+++ DATASET CONTENT +++

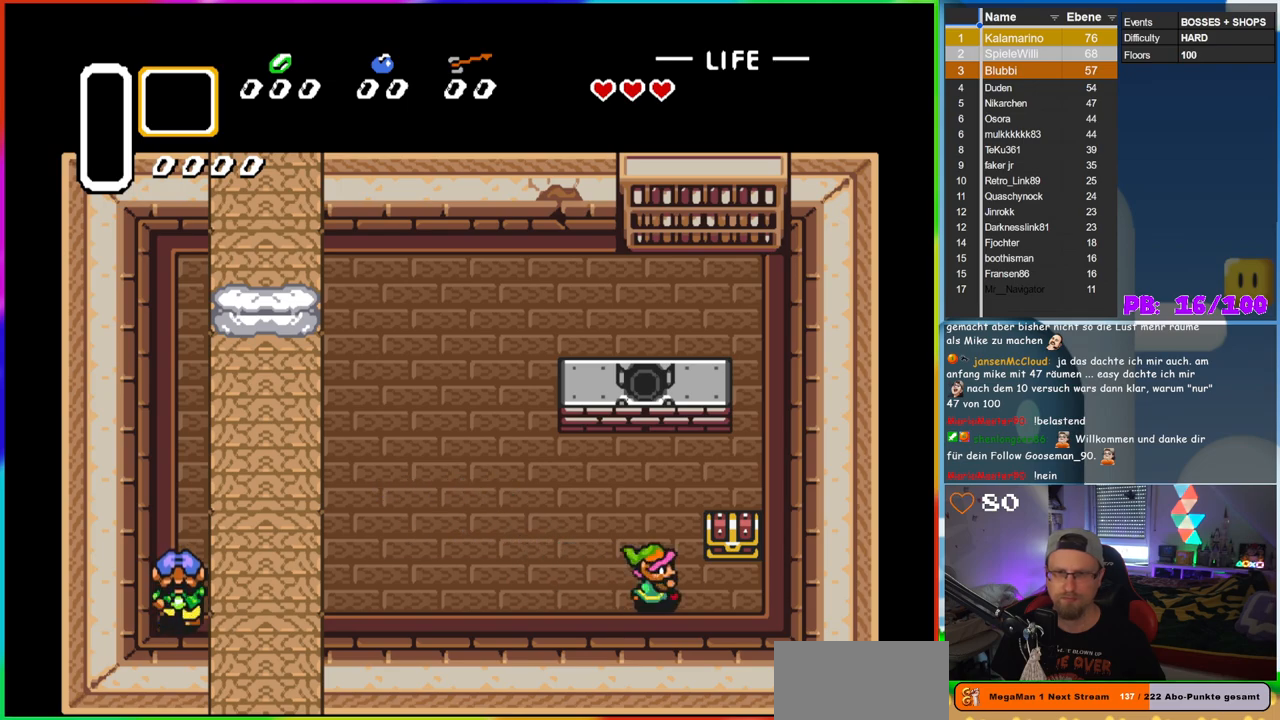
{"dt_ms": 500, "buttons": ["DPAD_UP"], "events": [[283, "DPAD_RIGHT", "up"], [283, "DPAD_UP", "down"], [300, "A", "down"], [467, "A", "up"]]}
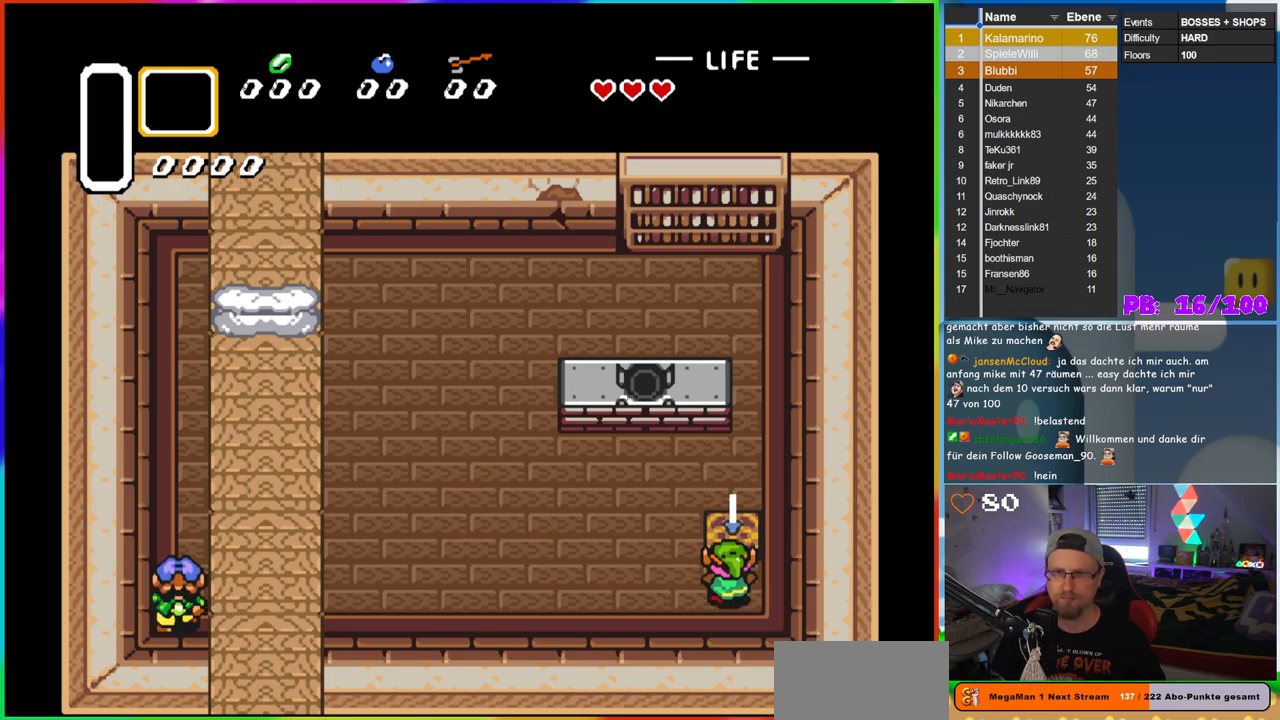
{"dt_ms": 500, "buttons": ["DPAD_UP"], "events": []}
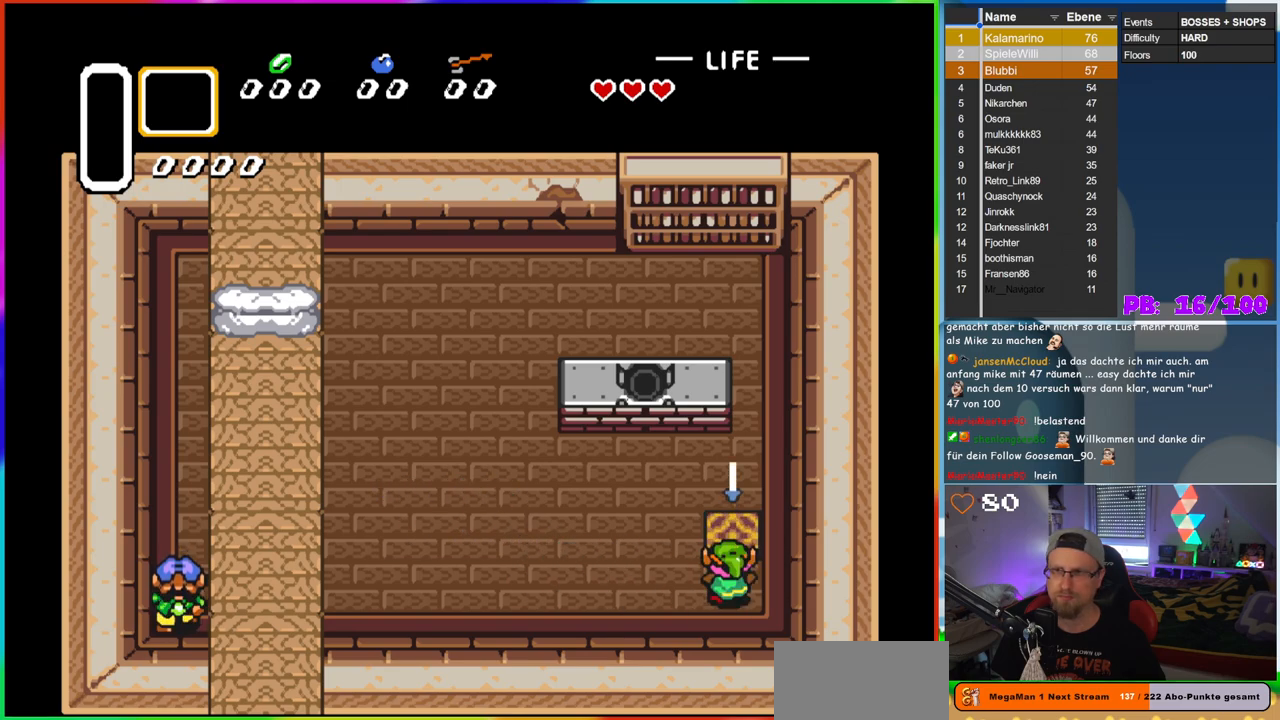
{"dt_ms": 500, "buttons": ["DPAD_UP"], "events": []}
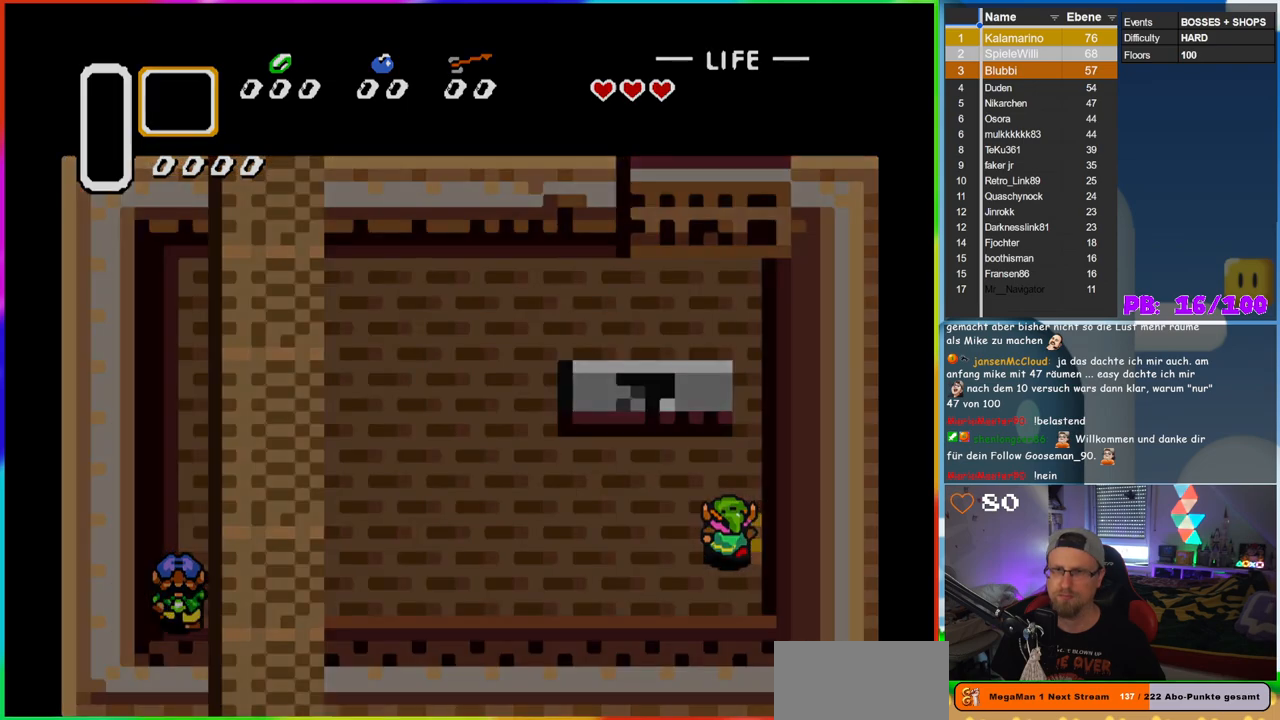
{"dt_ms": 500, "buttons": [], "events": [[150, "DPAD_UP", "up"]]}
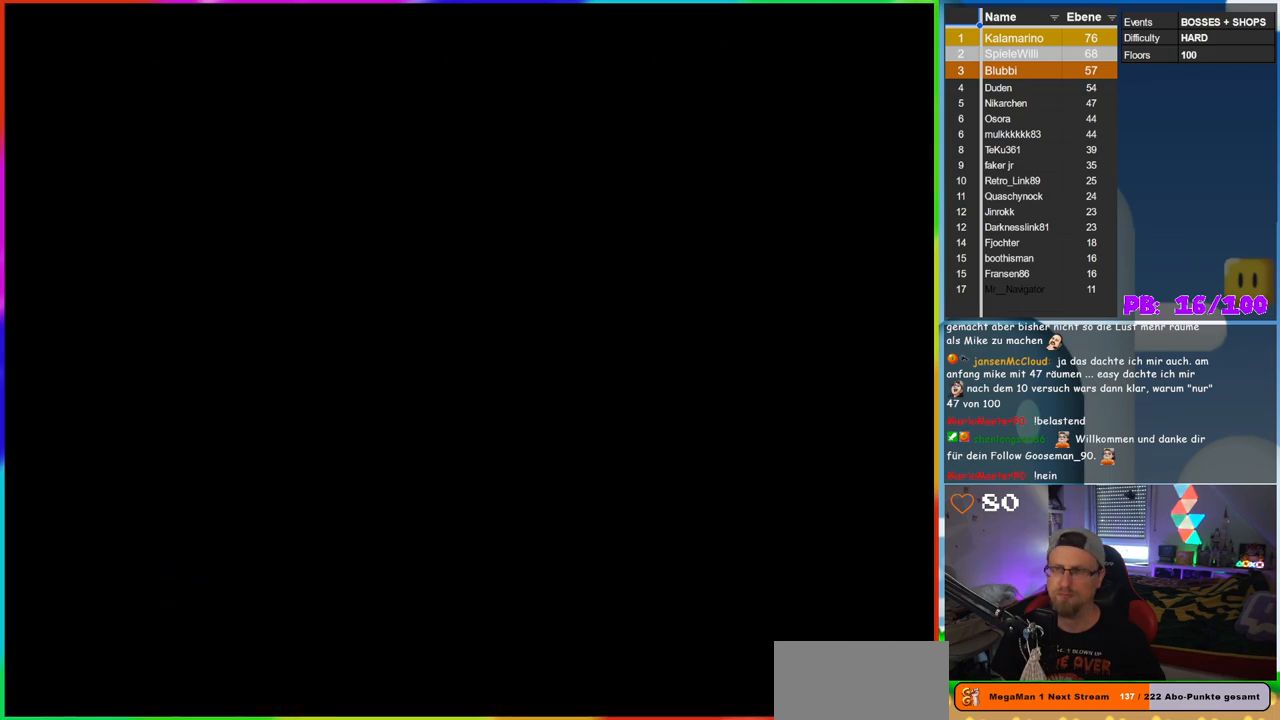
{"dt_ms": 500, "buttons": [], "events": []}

+++

TASK PROMPT
Could you copy out every record exactly, minus the pictures?

ANSWER TO THIS TASK
{"dt_ms": 500, "buttons": ["DPAD_UP"], "events": [[283, "DPAD_RIGHT", "up"], [283, "DPAD_UP", "down"], [300, "A", "down"], [467, "A", "up"]]}
{"dt_ms": 500, "buttons": ["DPAD_UP"], "events": []}
{"dt_ms": 500, "buttons": ["DPAD_UP"], "events": []}
{"dt_ms": 500, "buttons": [], "events": [[150, "DPAD_UP", "up"]]}
{"dt_ms": 500, "buttons": [], "events": []}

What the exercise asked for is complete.